### WHAT IS EXPECTED:
According to the buffer manager notes, what must be done with a page whose dirty bit is set before it is evicted?

### GIVEN TEXT:
------------------------------------------------

6. Processing Overview (Buffer Manager)
- Decides when to move data between disk and RAM
- Reduce data movements using heuristics
- Buffer manager manages “buffer pool”
- Buffer pool: main memory reserved for DBMS
- frames: page-sized slots
- Stores meta-data about each slot
Frame Properties
- Page ID:
- Find page, then frame
- Pin count: # of processes using the page
- Evict page if pin count reaches zero
- Dirty bit: memory data != storage data (updated data)
- Write page to disk before evicting it
Don’t rely on OS
- OS uses virtual memory caches pages
- We want a separate buffer manager
- DBMS knows its access patterns ahead of time
- Smarter replacements
- DBMS must control page writes for safety guarantees
- DBMS knows its access patterns ahead of time
Processing Page Requests (buffer manager)
- Cache Hit (requested page cached)
- Increase pin count & return page address
- Cache Miss (requested page not cached)
- Choose frame for storage data (replacement policy)
- If frame contains dirty page: write to disk
- Increase pin count and return page address
- Read requested page from disk and store in frame, Set pint count to 0
LRU
- Replace page required farthest in the future
- Reduce expensive cache misses
- However: difficult to predict that in general
- Heuristic: remove least recently used page (LRU)
- remove use page which did not use for long time
Sequential Flooding (when LRU is no good)
- buffer pool’s contents are corrupted due to a sequential scan.
- Since sequential scans read every page, the timestamps of pages read may not reflect which pages we actually want.
- the most recently used page is actually the most unneeded page.
- DBMS often have particular access patterns
- e.g. Scanning pages in round robin mode (circular or repeated sequence)
- Least recently used page is used again soonest
- LRU policy gets sub-optimal (inefficient)

------------------------------------------------

### PROVIDED DATA:

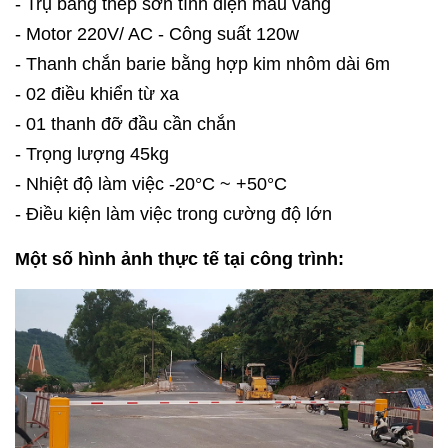
- Trụ bằng thép sơn tĩnh điện màu vàng
- Motor 220V/ AC - Công suất 120w
- Thanh chắn barie bằng hợp kim nhôm dài 6m
- 02 điều khiển từ xa
- 01 thanh đỡ đầu cần chắn
- Trọng lượng 45kg
- Nhiệt độ làm việc -20°C ~ +50°C
- Điều kiện làm việc trong cường độ lớn
Một số hình ảnh thực tế tại công trình: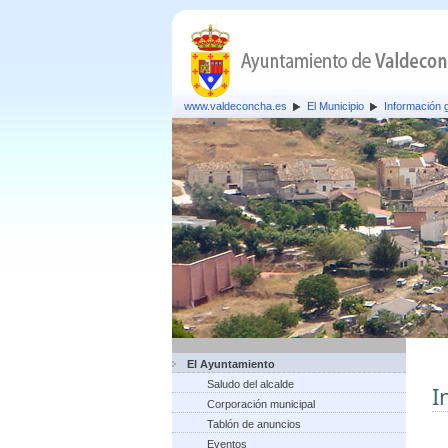
www.valdeconcha.es
El Municipio
Información 
El Ayuntamiento
Saludo del alcalde
I
Corporación municipal
Tablón de anuncios
Eventos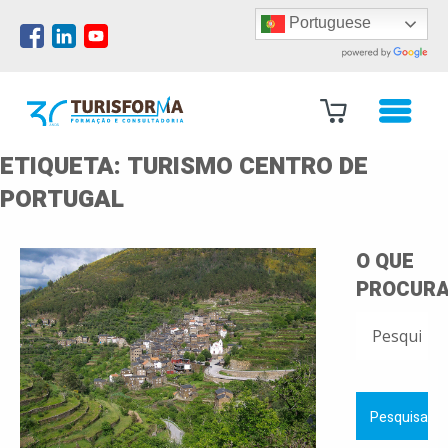
Portuguese
ETIQUETA:
TURISMO CENTRO DE
PORTUGAL
O QUE
PROCURA
PESQUISAR
POR: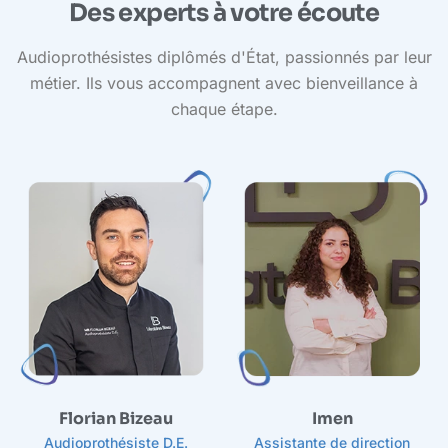
Des experts à votre écoute
Audioprothésistes diplômés d'État, passionnés par leur
métier. Ils vous accompagnent avec bienveillance à
chaque étape.
A
Florian Bizeau
Imen
Audioprothésiste D.E.
Assistante de direction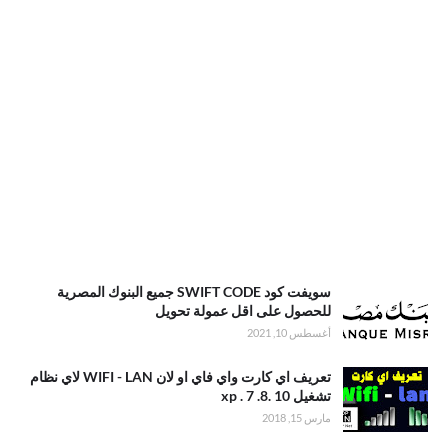
سويفت كود SWIFT CODE جميع البنوك المصرية
للحصول على اقل عمولة تحويل
أغسطس 10, 2021
تعريف اي كارت واي فاي او لان WIFI - LAN لاي نظام
تشغيل xp . 7 .8. 10
مارس 15, 2018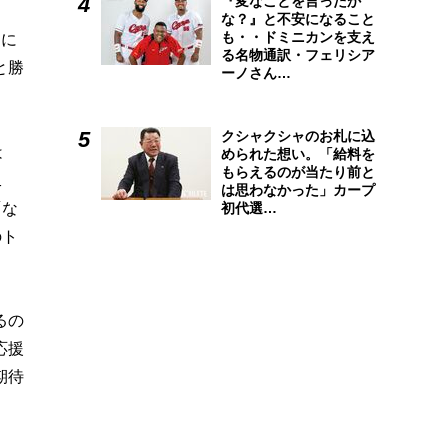
『変なことを言ったか
な？』と不安になること
も・・ドミニカンを支え
選に
る名物通訳・フェリシア
と勝
ーノさん…
クシャクシャのお札に込
は
められた想い。「給料を
もらえるのが当たり前と
二
は思わなかった」カープ
「な
初代選…
のト
るの
応援
期待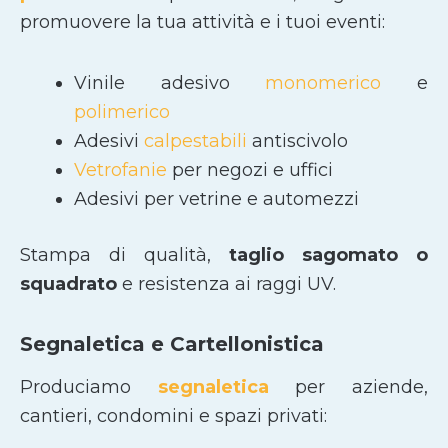
promuovere la tua attività e i tuoi eventi:
Vinile adesivo
monomerico
e
polimerico
Adesivi
calpestabili
antiscivolo
Vetrofanie
per negozi e uffici
Adesivi per vetrine e automezzi
Stampa di qualità,
taglio sagomato
o
squadrato
e resistenza ai raggi UV.
Segnaletica e Cartellonistica
Produciamo
segnaletica
per aziende,
cantieri, condomini e spazi privati:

------------------------------------------------

### EXERCISE OUTPUT:
It must be written to disk.